From the plot overview to the individual characters, plan an outline that will engage with the readers.
To help you, here are some questions you can answer about your plot and character.
What’s your hero’s main struggle?
How did they get involved in that struggle?
How will they fare in battling it?
What are the effects of the actions your hero has taken?
These questions will guide you when you plan a framework for writing your horror novel. Now add flesh to it by including the edge of the seat horrors and that gruesome tone you had planned.
Don’t forget that LivingWriter has awesome features, such as Outlines, that allow you to build upon your stories plot and build and amazing world around it, so check it out!
Get the Mood Right
Horror comes in different shapes and styles. Each style will have a unique approach. So, which one are you planning on writing for your horror? If you know which one you’re writing it’ll be easier to get the mood right.
Is it a classic horror consisting of a dark setting and spine-chilling characters?
Or maybe a thriller. You want to use psychological anxiety to scare your readers right from the beginning even before things get going in your novel.
Perhaps a terror-filled novel. Frighten your readers throughout your novel or fill your readers with dread leading up to the end of the novel.
How about a gore-fest. Give graphic descriptions of blood and bones to shock your readers and make their stomachs churn.
You can also combine the literary styles at different parts of your novel. Whatever you decide, aim to horrify yourself. If you can achieve this, you’re on to something.
Choose Your Fear Factor
Horror novels are not for light reading or entertainment. People read them to be terrified. Fortunately, certain things are known to terrify people. Use them to your advantage.
Take, for example, things from our imagination like monsters and werewolves. We all know they don’t exist. But they still send quite a shiver down our spine. We question the possibility of them being real.
Other things which actually do exist can also fill us with dread.

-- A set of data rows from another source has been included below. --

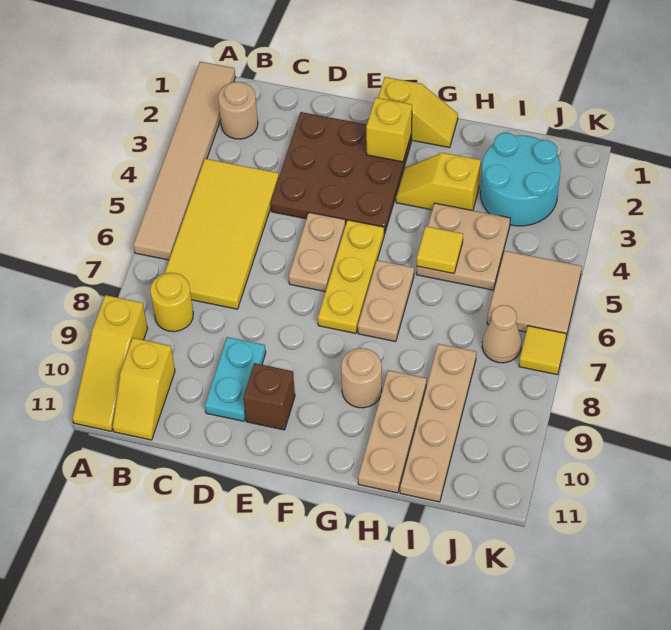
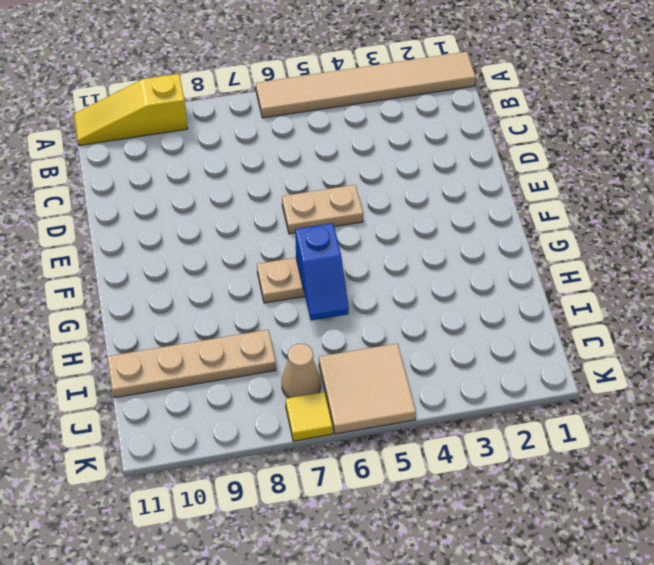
blue slope G6:H6 level 2 top G -> none
none -> tan round brick B2 level 1
none -> yellow tile B4:C7 level 1
none -> yellow round brick B8 level 1

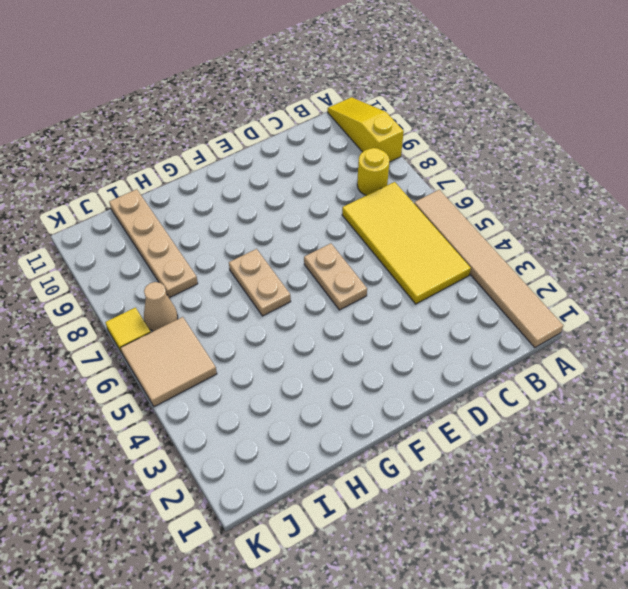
none -> tan round brick B2 level 1
none -> yellow slope B10:B11 level 1 top 10
none -> brown plate D2:F4 level 1

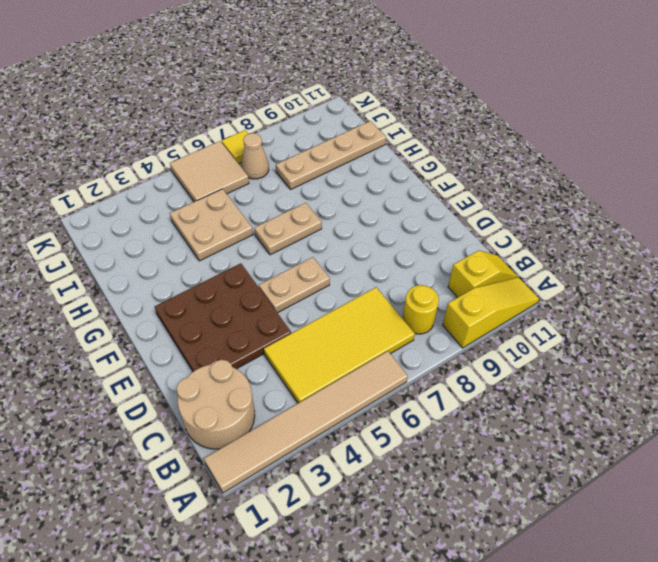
tan round brick B1:C2 level 1 -> tan round brick B2 level 1
none -> cyan plate D9:D10 level 1
none -> brown brick E10 level 1
none -> yellow slope F1:G1 level 1 top F

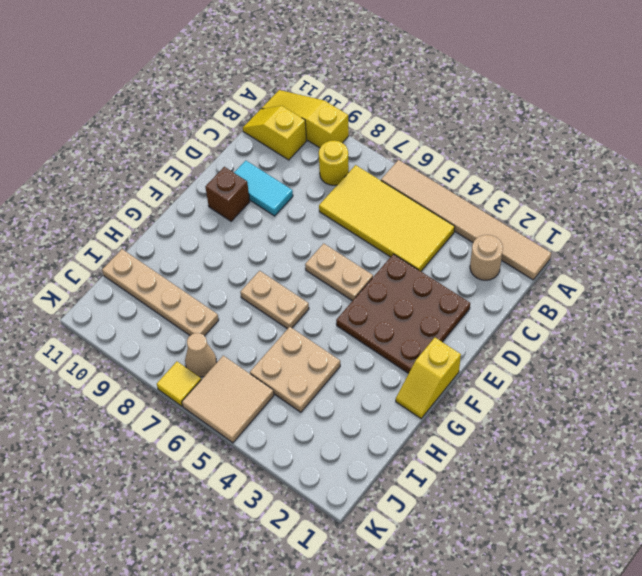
cyan tile D9:D10 level 1 -> cyan plate D9:D10 level 1
none -> yellow plate F5:F7 level 1
none -> yellow slope G3:H3 level 1 top H
none -> tan round brick G9 level 1

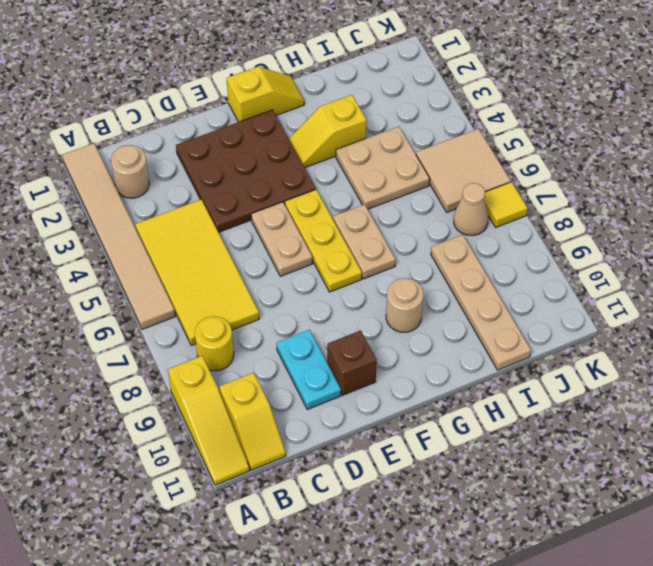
none -> tan plate H9:H11 level 1
none -> cyan round brick I2:J3 level 1
none -> yellow brick F2 level 2

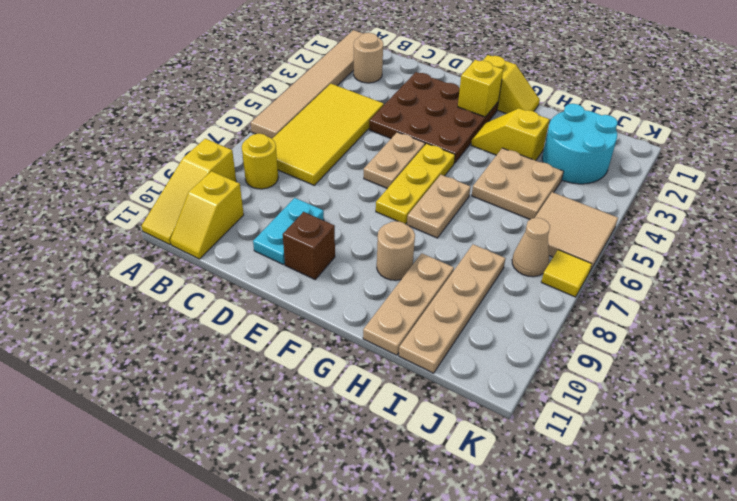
none -> yellow tile H5 level 2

Spiders, heights, darkness, the list is endless. These fears are real and can be experienced and so embedded within us. By writing about these fear factors we can tap into those deep fears and frighten the reader.
Another way to make your readers’ fear stand out is to weave current social concerns into your novel. Racism, poverty, or abuse can be used as a tactic to jolt your readers out of their comfort zone.
What’s the Risk?
If your readers have no idea of the risks and implications of your hero’s problems they will feel no emotions. Sharing your hero’s concerns and the risks posed if they don’t solve the problem will go a long way in keeping the readers engaged. Once the readers are emotionally involved it is much easier to make their hair stand on end.
Examples of risks could be that a character’s life is at stake. Survival is usually a common theme in a horror novel. It could be the main character whose life is threatened, or that the lives of the whole world are at risk. The bigger the risk the bigger the fright.
Sometimes the horror is due to a historic occurrence and the hero is trying to unravel the mystery behind it. But the more the hero unravels the mystery the more horror is unleashed. Make the readers follow the protagonist’s journey so they can see what is at stake.
Again, a combination of different risks can be employed when writing your horror to increase the fear factor.
As you write your horror story be wary of copying other novels already out there. Yes, you can take ideas from somebody else’s novels but be sure to make them your own. Approach it from a different angle or perspective. Change the narrator, spice things up, or set in a different environment whether a different place or a different time.
Whatever you decide for writing your horror novel, follow this guide and sprinkle the ideas into your novel to get closer to reviving the horror genre.